SOAP Adapter – Confusing error with an untrusted Root Certificate Authority

I recently wrote about problems with two-factor authentication and installing a certificate in the correct certificate store. Well, we’ve had similar problems, this time securing the transport link on a SOAP adapter, which resulted in the following error:

Could not establish trust relationship for the SSL/TLS secure channel with authority ‘your machine name’. The underlying connection was closed: Could not establish trust relationship for the SSL/TLS secure channel.

After some digging, it turns out that the problem is due to an untrusted certificate issuer (Certificate Authority) for the cert we were trying to use. Adding the root certificate to the list of Trusted Root Certification Authorities resolved the issue.

Correctly Installing a Certificate for Two-Factor Authentication via the HTTP Send Adapter

I spent several hours last week banging my head against the proverbial brick wall while trying to identify the correct certificate store to be used for authentication by the HTTP Send Adapter – as the answer is a little obscure on the interweb, I’m posting the information here to help any weary BizTalk traveller in the future….

HTTP Transport Properties First, the obligatory background: The HTTP Send Adapter can use a public key certificate to identify itself as part of a two-factor authentication process when accessing a website (two-factor authentication ensures you are who you say you are by asking for information you know (i.e. username/password) and something you have (i.e. a RSA SecureID Token or a public key certificate)).

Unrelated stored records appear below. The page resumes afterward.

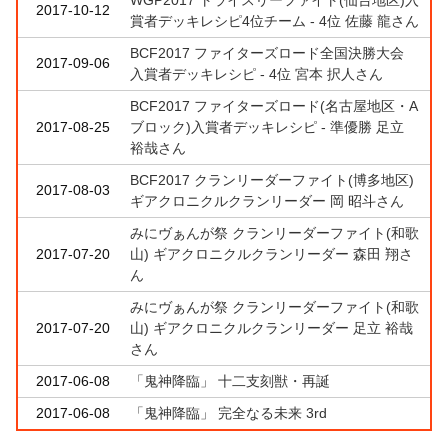
2017-10-12
賞者デッキレシピ4位チーム - 4位 佐藤 龍さん
BCF2017 ファイターズロード全国決勝大会
2017-09-06
入賞者デッキレシピ - 4位 宮本 択人さん
BCF2017 ファイターズロード(名古屋地区・A
2017-08-25
ブロック)入賞者デッキレシピ - 準優勝 足立
裕哉さん
BCF2017 クランリーダーファイト(博多地区)
2017-08-03
ギアクロニクルクランリーダー 岡 昭斗さん
みにヴぁんが祭 クランリーダーファイト(和歌
2017-07-20
山) ギアクロニクルクランリーダー 森田 翔さ
ん
みにヴぁんが祭 クランリーダーファイト(和歌
2017-07-20
山) ギアクロニクルクランリーダー 足立 裕哉
さん
2017-06-08
「鬼神降臨」 十二支刻獣・再誕
2017-06-08
「鬼神降臨」 完全なる未来 3rd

The certificate it uses to perform this authentication is identified by the ‘SSL Client Certificate Thumbprint’ value of the Authentication tab on the adapter config dialog box, as shown to the left:

The adapter looks in the Personal Certificate Store of the user under which the BizTalk Windows Service is running, as detailed in the HTTP Send Adapter page on MSDN. Note that this is different to certificates used on the Send and Receive Ports and on Hosts, the settings for these can be found on MSDN at Certificate Stores that BizTalk Server 2006 Uses (which annoyingly doesn’t document the HTTP adapter).

More information on using two-factor authentication can be found at WindowsSecurity.com, however this article focuses on an end-to-end solution for securing a corporate web-site and is not very BizTalk specific; probably a good excuse to write a post on it in the future!